Da non dimenticare, tra i problemi dell’esecutivo, le già citate uscite molto più che discutibili di ministri e altre cariche istituzionali. È ancora fresca la giustificata polemica per le dichiarazioni sbandate del presidente del Senato Ignazio La Russa sui fatti di Via Rasella, definibili solo come una sequela di falsità. A questa si accompagna la gestione esecrabile della comunicazione del governo in seguito alla strage di Cutro, unitamente alle frasi a riguardo del ministro dell’Interno Matteo Piantedosi e la recente affermazione del ministro dell’Agricoltura Francesco Lollobrigida per cui i giovani che prendono il reddito di cittadinanza dovrebbero andare a lavorare nei campi.

Tutto questo non aiuta a proiettare fiducia su una compagine di governo e su una maggioranza che deficita, per usare un eufemismo, di tatto istituzionale. Tenere a bada certe pulsioni verbali non dovrebbe essere un problema, in quanto chi ha incarichi di governo si pensa abbia già di per sé un meccanismo di autoregolazione. Emergono quindi in un ambito nella sostanza di secondo piano, eppure fortemente rivelatore come la comunicazione, tutte le problematiche di un partito che è sempre stato all’opposizione. Il primo partito d’Italia non ha una classe dirigente pronta a governare, in quanto deficita di esperienza e in alcuni casi è ancora legata a doppio filo con un passato storico e politico mai del tutto scomparso di cui sarebbe meglio tacere.   

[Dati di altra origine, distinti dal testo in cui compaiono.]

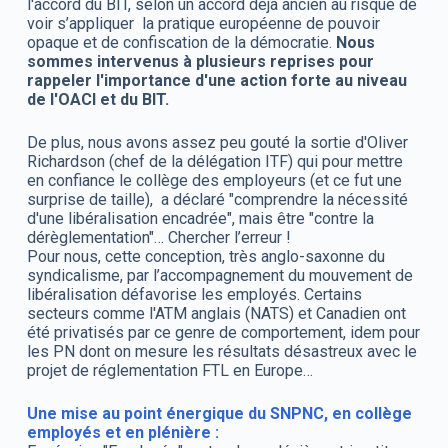
l'accord du BIT, selon un accord déjà ancien au risque de
voir s’appliquer la pratique européenne de pouvoir
opaque et de confiscation de la démocratie.
Nous
sommes intervenus à plusieurs reprises pour
rappeler l'importance d'une action forte au niveau
de l'OACI et du BIT.
De plus, nous avons assez peu gouté la sortie d'Oliver
Richardson (chef de la délégation ITF) qui pour mettre
en confiance le collège des employeurs (et ce fut une
surprise de taille), a déclaré "comprendre la nécessité
d'une libéralisation encadrée", mais être "contre la
dérèglementation"… Chercher l’erreur !
Pour nous, cette conception, très anglo-saxonne du
syndicalisme, par l’accompagnement du mouvement de
libéralisation défavorise les employés. Certains
secteurs comme l'ATM anglais (NATS) et Canadien ont
été privatisés par ce genre de comportement, idem pour
les PN dont on mesure les résultats désastreux avec le
projet de réglementation FTL en Europe…
Une mise au point énergique du SNPNC, en collège
employés et en plénière :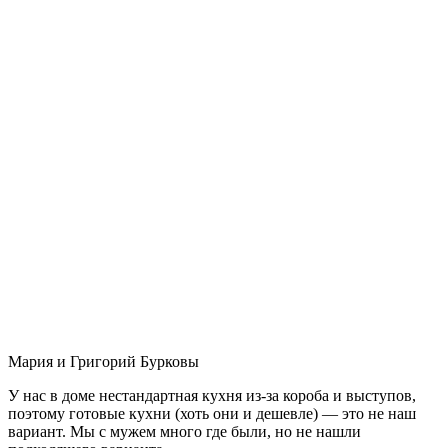
Мария и Григорий Бурковы
У нас в доме нестандартная кухня из-за короба и выступов,
поэтому готовые кухни (хоть они и дешевле) — это не наш
вариант. Мы с мужем много где были, но не нашли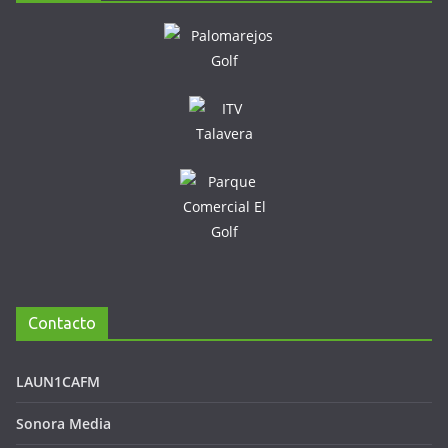
Contacto
LAUN1CAFM
Sonora Media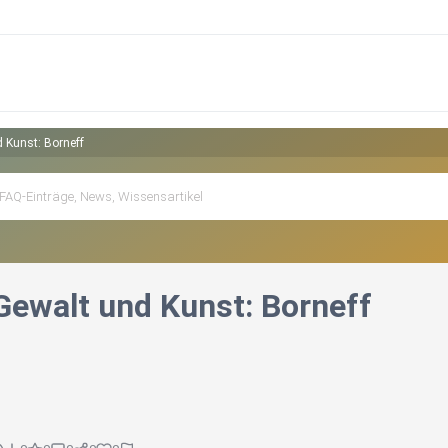
d Kunst: Borneff
 Gewalt und Kunst: Borneff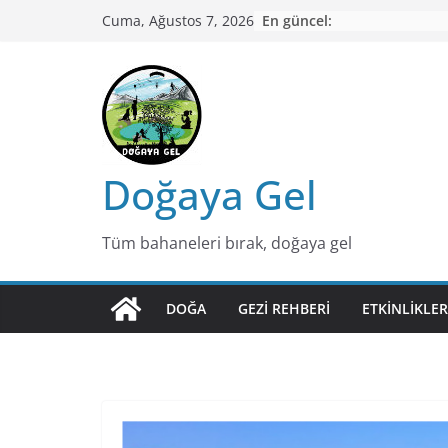
Skip
En güncel:
Cuma, Ağustos 7, 2026
to
content
Doğaya Gel
Tüm bahaneleri bırak, doğaya gel
DOĞA
GEZI REHBERI
ETKINLIKLER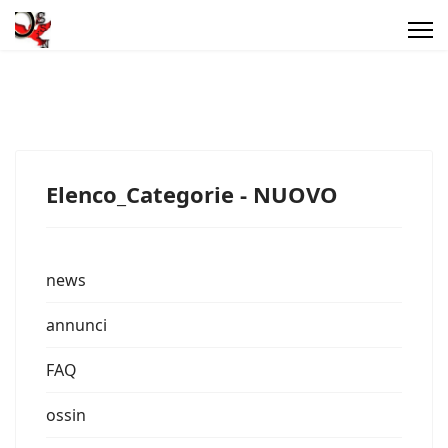
Elenco_Categorie - NUOVO
news
annunci
FAQ
ossin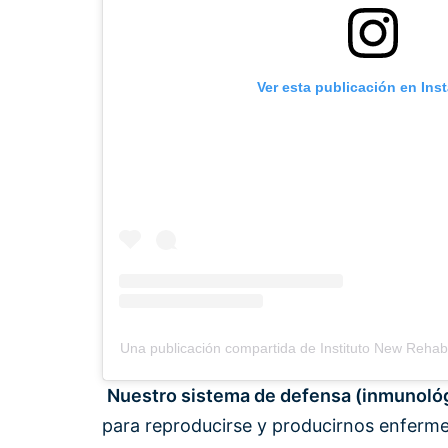
Ver esta publicación en Ins
Una publicación compartida de Instituto New Rehabil
Nuestro sistema de defensa (inmunoló
para reproducirse y producirnos enferm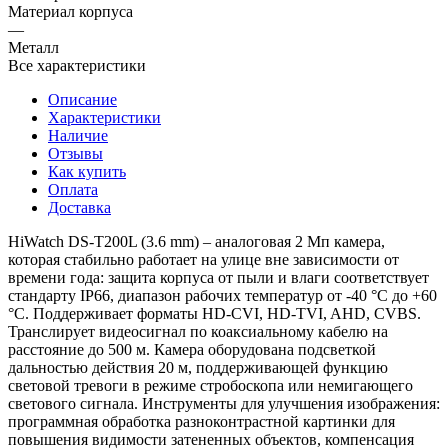
Материал корпуса
—
Металл
Все характеристики
Описание
Характеристики
Наличие
Отзывы
Как купить
Оплата
Доставка
HiWatch DS-T200L (3.6 mm) – аналоговая 2 Мп камера,
которая стабильно работает на улице вне зависимости от
времени года: защита корпуса от пыли и влаги соответствует
стандарту IP66, диапазон рабочих температур от -40 °C до +60
°C. Поддерживает форматы HD-CVI, HD-TVI, AHD, CVBS.
Транслирует видеосигнал по коаксиальному кабелю на
расстояние до 500 м. Камера оборудована подсветкой
дальностью действия 20 м, поддерживающей функцию
световой тревоги в режиме стробоскопа или немигающего
светового сигнала. Инструменты для улучшения изображения:
программная обработка разноконтрастной картинки для
повышения видимости затененных объектов, компенсация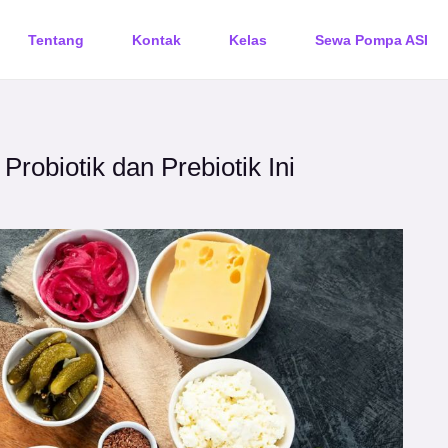
Tentang
Kontak
Kelas
Sewa Pompa ASI
robiotik dan Prebiotik Ini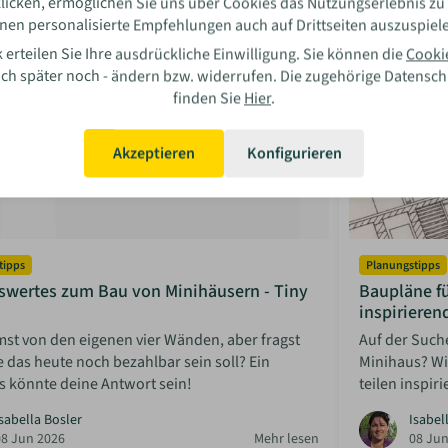
licken, ermöglichen Sie uns über Cookies das Nutzungserlebnis zu
nen personalisierte Empfehlungen auch auf Drittseiten auszuspiel
 erteilen Sie Ihre ausdrückliche Einwilligung. Sie können die
Cooki
auch später noch - ändern bzw. widerrufen. Die zugehörige Datensc
finden Sie
Hier
.
Akzeptieren
Konfigurieren
tipps
Planungstipps
swertes zum Bau von Minihäusern - Tiny
Baupläne fü
s
inspirieren
st von den eigenen vier Wänden, aber fragst
Auf der Such
e das heute noch bezahlbar sein soll? Ein
Minihaus? Wir
s könnte deine Antwort sein!
teilen inspir
sabella Bosler
Isabel
08 Jun 2026
Mehr lesen
08 Jun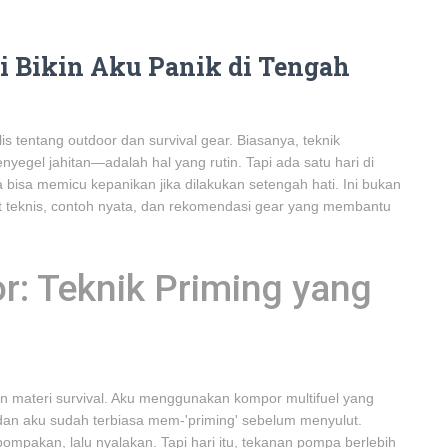
i Bikin Aku Panik di Tengah
s tentang outdoor dan survival gear. Biasanya, teknik
gel jahitan—adalah hal yang rutin. Tapi ada satu hari di
bisa memicu kepanikan jika dilakukan setengah hati. Ini bukan
sight teknis, contoh nyata, dan rekomendasi gear yang membantu
r: Teknik Priming yang
an materi survival. Aku menggunakan kompor multifuel yang
 dan aku sudah terbiasa mem-'priming' sebelum menyulut.
 pompakan, lalu nyalakan. Tapi hari itu, tekanan pompa berlebih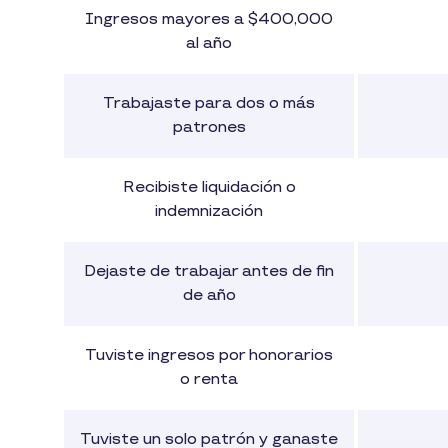
Ingresos mayores a $400,000
al año
Trabajaste para dos o más
patrones
Recibiste liquidación o
indemnización
Dejaste de trabajar antes de fin
de año
Tuviste ingresos por honorarios
o renta
Tuviste un solo patrón y ganaste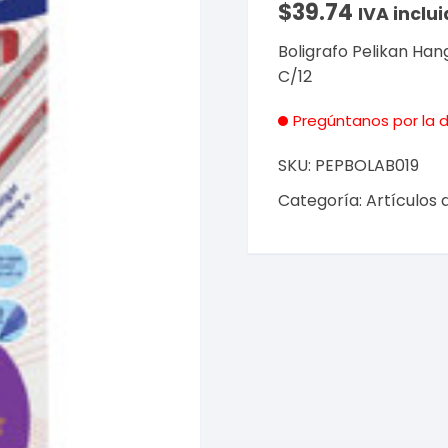
$
39.74
IVA inclui
Boligrafo Pelikan Han
C/12
Pregúntanos por la d
SKU:
PEPBOLAB019
Categoría:
Artículos 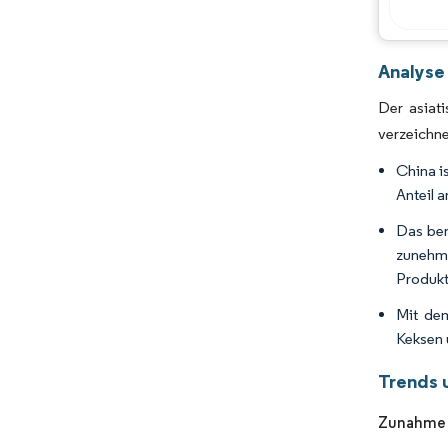
Analyse
Der asiat
verzeichn
China i
Anteil 
Das bem
zunehm
Produkt
Mit de
Keksen 
Trends 
Zunahme 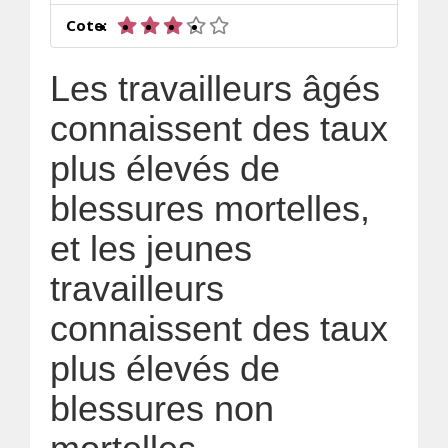
3 sur 5 étoiles
Cote:
Les travailleurs âgés
connaissent des taux
plus élevés de
blessures mortelles,
et les jeunes
travailleurs
connaissent des taux
plus élevés de
blessures non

I grattacapi e gli impantanamenti sono tanti, quelli elencati non sono nemmeno tutti, ma le opposizioni sembrano essersi appiattite in un’autoreferenzialità per cui ognuno parla lingue diverse, spesso e volentieri coi medesimi interlocutori.

Non ci si comprende, o meglio non ci si vuole comprendere, nemmeno quando sarebbe il caso. Il governo, volente o nolente, porge il fianco con le proprie debacle, ma non c’è nessuno veramente pronto a cogliere le opportunità. In tutto ciò l’esecutivo continua a fare orecchie da mercante, tentando tra le altre cose di rimettere assieme i cocci di un PNRR in salita.

Il governo Meloni ha ancora tanti temi delicati su cui sarebbe meglio vigilare, dalla gestione dei flussi migratori al piano per arginare una siccità che pare essere alle porte fino a decidere cosa fare con il rinnovo del memorandum per la Nuova Via della Seta, concordato con la Cina dal governo Conte I. In quest’ultimo caso appare molto facile il faux pas diplomatico. I problemi emergeranno e il governo tenterà di tirare a campare e deflettere, ovviamente sperando che nessuno se ne accorga più di tanto.